**Listed entries**
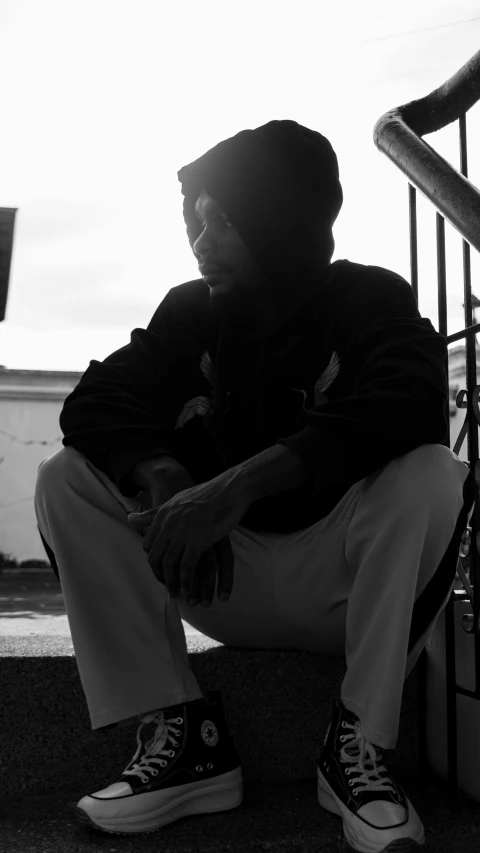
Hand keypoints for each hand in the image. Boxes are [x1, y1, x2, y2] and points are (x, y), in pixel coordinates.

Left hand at [128, 470, 249, 600]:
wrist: (229, 489)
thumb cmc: (206, 495)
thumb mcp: (176, 501)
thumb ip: (153, 513)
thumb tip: (130, 518)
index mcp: (162, 514)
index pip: (148, 544)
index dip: (153, 560)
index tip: (161, 569)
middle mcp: (169, 524)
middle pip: (155, 556)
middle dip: (159, 575)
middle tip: (167, 586)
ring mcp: (182, 533)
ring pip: (169, 563)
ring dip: (172, 582)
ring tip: (177, 592)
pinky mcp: (198, 540)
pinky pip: (187, 566)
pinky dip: (186, 580)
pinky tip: (188, 588)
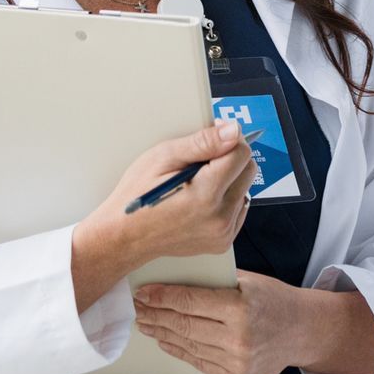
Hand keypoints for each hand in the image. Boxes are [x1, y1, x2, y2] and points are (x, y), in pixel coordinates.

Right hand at [77, 120, 255, 275]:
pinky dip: (226, 199)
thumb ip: (202, 143)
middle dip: (231, 158)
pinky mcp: (222, 241)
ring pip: (245, 189)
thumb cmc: (137, 196)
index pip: (242, 154)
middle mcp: (219, 217)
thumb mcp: (162, 158)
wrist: (125, 237)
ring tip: (198, 183)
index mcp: (205, 194)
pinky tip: (202, 200)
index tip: (213, 137)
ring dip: (229, 180)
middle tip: (202, 160)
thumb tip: (233, 132)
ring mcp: (222, 233)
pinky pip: (239, 209)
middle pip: (248, 171)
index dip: (228, 139)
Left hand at [134, 272, 311, 373]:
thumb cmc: (275, 300)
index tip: (143, 293)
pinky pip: (199, 362)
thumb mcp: (248, 281)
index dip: (162, 297)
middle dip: (156, 315)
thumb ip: (215, 283)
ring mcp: (237, 362)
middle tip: (138, 307)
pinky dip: (179, 350)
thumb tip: (174, 279)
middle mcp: (238, 339)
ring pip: (188, 345)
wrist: (303, 331)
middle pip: (184, 325)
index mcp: (240, 308)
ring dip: (162, 333)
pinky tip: (165, 340)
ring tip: (146, 323)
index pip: (190, 302)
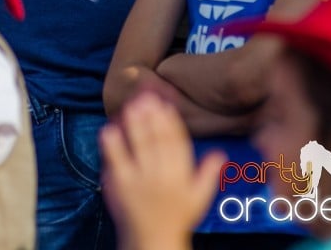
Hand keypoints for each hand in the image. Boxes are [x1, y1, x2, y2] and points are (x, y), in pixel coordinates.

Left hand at [100, 93, 223, 249]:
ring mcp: (141, 181)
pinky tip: (109, 129)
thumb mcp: (199, 198)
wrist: (153, 244)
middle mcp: (162, 176)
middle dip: (152, 116)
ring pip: (139, 146)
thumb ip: (209, 174)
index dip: (171, 122)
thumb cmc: (177, 219)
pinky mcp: (122, 187)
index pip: (177, 143)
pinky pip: (117, 161)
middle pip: (157, 139)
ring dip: (135, 124)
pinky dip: (113, 145)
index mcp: (181, 176)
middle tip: (146, 96)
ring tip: (131, 105)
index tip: (165, 104)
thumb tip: (221, 154)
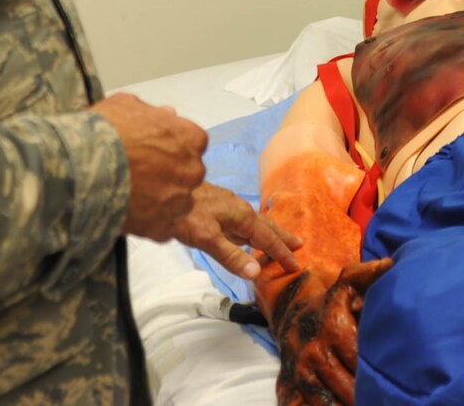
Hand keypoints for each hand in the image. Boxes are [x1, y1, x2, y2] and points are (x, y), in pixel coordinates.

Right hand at [92, 93, 208, 241]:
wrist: (82, 168)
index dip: (172, 148)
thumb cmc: (105, 132)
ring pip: (178, 203)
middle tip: (140, 175)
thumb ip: (153, 113)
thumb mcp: (127, 106)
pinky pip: (163, 227)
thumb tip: (166, 114)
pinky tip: (131, 215)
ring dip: (161, 201)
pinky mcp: (162, 227)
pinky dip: (150, 224)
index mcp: (191, 138)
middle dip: (168, 175)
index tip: (154, 152)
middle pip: (187, 174)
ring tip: (133, 197)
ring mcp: (179, 201)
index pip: (192, 144)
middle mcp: (192, 170)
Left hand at [170, 182, 301, 280]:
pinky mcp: (218, 206)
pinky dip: (253, 229)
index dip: (281, 253)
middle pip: (266, 225)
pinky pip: (244, 220)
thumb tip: (257, 273)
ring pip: (255, 222)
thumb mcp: (207, 239)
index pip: (268, 239)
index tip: (296, 265)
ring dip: (269, 232)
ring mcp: (229, 206)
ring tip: (278, 239)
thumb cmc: (186, 216)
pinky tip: (245, 232)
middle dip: (282, 237)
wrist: (164, 189)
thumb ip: (231, 256)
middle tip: (299, 245)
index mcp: (242, 216)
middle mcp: (240, 208)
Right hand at [273, 256, 392, 404]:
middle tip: (386, 399)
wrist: (290, 313)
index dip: (376, 371)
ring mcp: (301, 373)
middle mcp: (315, 353)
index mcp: (332, 328)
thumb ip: (367, 274)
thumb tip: (389, 264)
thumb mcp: (347, 283)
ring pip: (326, 402)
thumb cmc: (331, 301)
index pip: (359, 356)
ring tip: (368, 405)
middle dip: (365, 396)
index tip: (393, 380)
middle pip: (346, 385)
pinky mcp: (290, 387)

**The problem**
Once the images are removed, print the remaining data exactly as it appears above.

**Response**
Hand keypoints for each hand in the image. Boxes are [x1, y1, x2, y2] and points are (x, y), in pixel coordinates.

Left hand at [128, 470, 249, 600]:
wrist: (229, 489)
thumb cmc: (206, 495)
thumb mcp: (176, 501)
thumb ip: (153, 513)
thumb tip: (130, 518)
index mcp: (162, 514)
index pip: (148, 544)
index dip: (153, 560)
index tip: (161, 569)
middle mcp: (169, 524)
middle pip: (155, 556)
middle dip: (159, 575)
middle tip: (167, 586)
ring mcp: (182, 533)
ring pip: (169, 563)
ring dip: (172, 582)
ring tip: (177, 592)
pinky mcp: (198, 540)
pinky pip: (187, 566)
pinky dip: (186, 580)
pinky tip: (188, 588)
Hand keypoints for each hand in the image. Boxes are [x1, y1, x2, y2] and points are (x, y), in pixel coordinates.

Right hand at [77, 120, 255, 275]:
pinky dip: (226, 199)
thumb ip: (202, 143)
middle dip: (231, 158)
pinky mcp: (222, 241)
ring pip: (245, 189)
thumb cmc: (137, 196)
index pip: (242, 154)
middle mcp: (219, 217)
thumb mcp: (162, 158)
wrist: (125, 237)
ring tip: (198, 183)
index mcp: (205, 194)
pinky tip: (202, 200)
index tip: (213, 137)
ring dip: (229, 180)
middle tip: (202, 160)
thumb tip: (233, 132)
ring mcp: (222, 233)
pinky pip: (239, 209)
middle pip: (248, 171)
index dip: (228, 139)
Left hand at [134, 272, 311, 373]:
thumb cmc: (275, 300)
index tip: (143, 293)
pinky pip: (199, 362)
thumb mcp: (248, 281)
index dip: (162, 297)
middle dip: (156, 315)
thumb ip: (215, 283)
ring mcp: (237, 362)
middle tip: (138, 307)
pinky dip: (179, 350)
thumb tip: (174, 279)
middle mcp: (238, 339)
ring pip: (188, 345)
wrist: (303, 331)
middle pip: (184, 325)
index mcp: (240, 308)
ring dip: (162, 333)
pinky tip: (165, 340)
ring tip: (146, 323)
index pip: (190, 302)
Hand keypoints for each hand in the image. Boxes are [x1, y1, x2, y2] and points are (x, y), in pixel coordinates.

Left hand at [100, 93, 223, 249]:
ring mcp: (141, 181)
pinky tip: (109, 129)
thumb mcp: (199, 198)
wrist: (153, 244)
middle mcp: (162, 176)
middle dip: (152, 116)
ring pip: (139, 146)
thumb ip: (209, 174)
index dip: (171, 122)
thumb cmc: (177, 219)
pinky mcp: (122, 187)
index pip: (177, 143)
pinky pip: (117, 161)
middle pip: (157, 139)
ring dip: (135, 124)
pinky dip: (113, 145)
index mcp: (181, 176)
middle tip: (146, 96)
ring tip: (131, 105)
index tip: (165, 104)
thumb tip: (221, 154)
Hand keypoints for each hand in the image. Boxes are [x1, y1, x2, y2] and points are (x, y), in pixel coordinates.

Right hand at [92, 93, 208, 241]:
wrist: (82, 168)
index dip: (172, 148)
thumb cmc: (105, 132)
ring pip: (178, 203)
middle tip: (140, 175)
thumb ip: (153, 113)
thumb mcp: (127, 106)
pinky pip: (163, 227)
thumb tip: (166, 114)
pinky tip: (131, 215)
ring dip: (161, 201)
pinky mcp: (162, 227)
pinky dip: (150, 224)
index mcp: (191, 138)
middle dip: (168, 175)
index tip: (154, 152)
middle pip: (187, 174)
ring tip: (133, 197)
ring mcp: (179, 201)
index pip: (192, 144)
middle mcp: (192, 170)
Left hand at [170, 182, 301, 280]:
pinky mcp: (218, 206)
pinky dip: (253, 229)
index dip: (281, 253)
middle pip: (266, 225)
pinky pip: (244, 220)
thumb tip: (257, 273)
ring pip: (255, 222)
thumb mcp: (207, 239)
index pip: (268, 239)
index tip: (296, 265)
ring dip: (269, 232)
ring mcp: (229, 206)
ring tip: (278, 239)
thumb cmc: (186, 216)
pinky tip: (245, 232)
middle dip: (282, 237)
wrist: (164, 189)
thumb ip: (231, 256)
middle tip: (299, 245)
index mcp: (242, 216)
middle mcp: (240, 208)
Right hand at [273, 256, 392, 404]:
middle tip: (386, 399)
wrist: (290, 313)
index dip: (376, 371)
ring mcp: (301, 373)
middle mcp: (315, 353)
index mcp: (332, 328)
thumb ip: (367, 274)
thumb tip: (389, 264)
thumb mcp: (347, 283)
ring pip: (326, 402)
thumb cmc: (331, 301)
index pip: (359, 356)
ring tip: (368, 405)
middle dip: (365, 396)
index tip: (393, 380)
middle pip: (346, 385)
pinky mcp: (290, 387)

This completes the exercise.